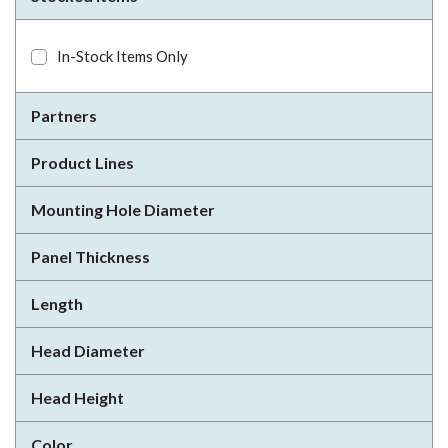
In-Stock Items Only
Partners
Product Lines
Mounting Hole Diameter
Panel Thickness
Length
Head Diameter
Head Height
Color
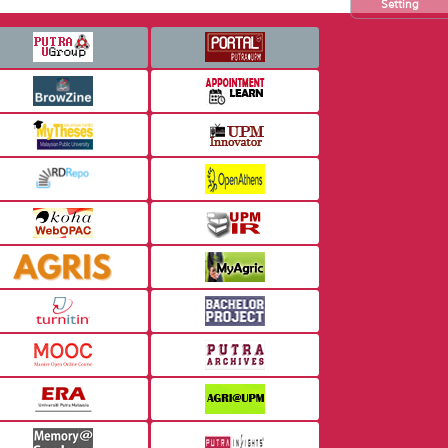
Setting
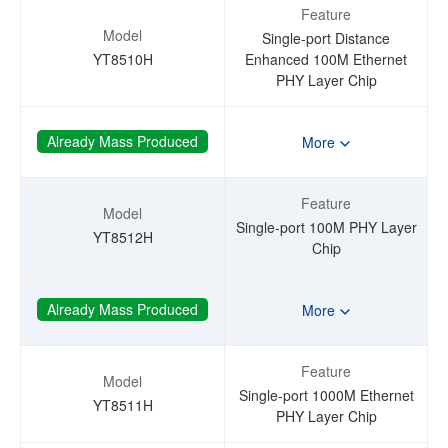
Feature
Model
Single-port Distance
YT8510H
Enhanced 100M Ethernet
PHY Layer Chip
Already Mass Produced
More
Feature
Model
Single-port 100M PHY Layer
YT8512H
Chip
Already Mass Produced
More
Feature
Model
Single-port 1000M Ethernet
YT8511H
PHY Layer Chip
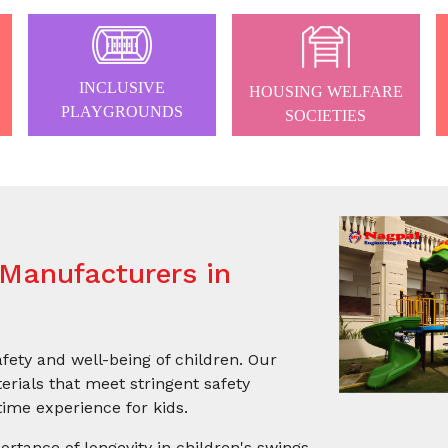
INCLUSIVE
HOUSING WELFARE
PLAYGROUNDS
SOCIETIES
Manufacturers in
afety and well-being of children. Our
rials that meet stringent safety
ime experience for kids.
ortance of longevity in children's swings.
--------------------------------------------------
| THE TASK |
Tally, in the data above, the lines where the word "port" occurs, and give the figure alone.

| EXERCISE ANSWER |
3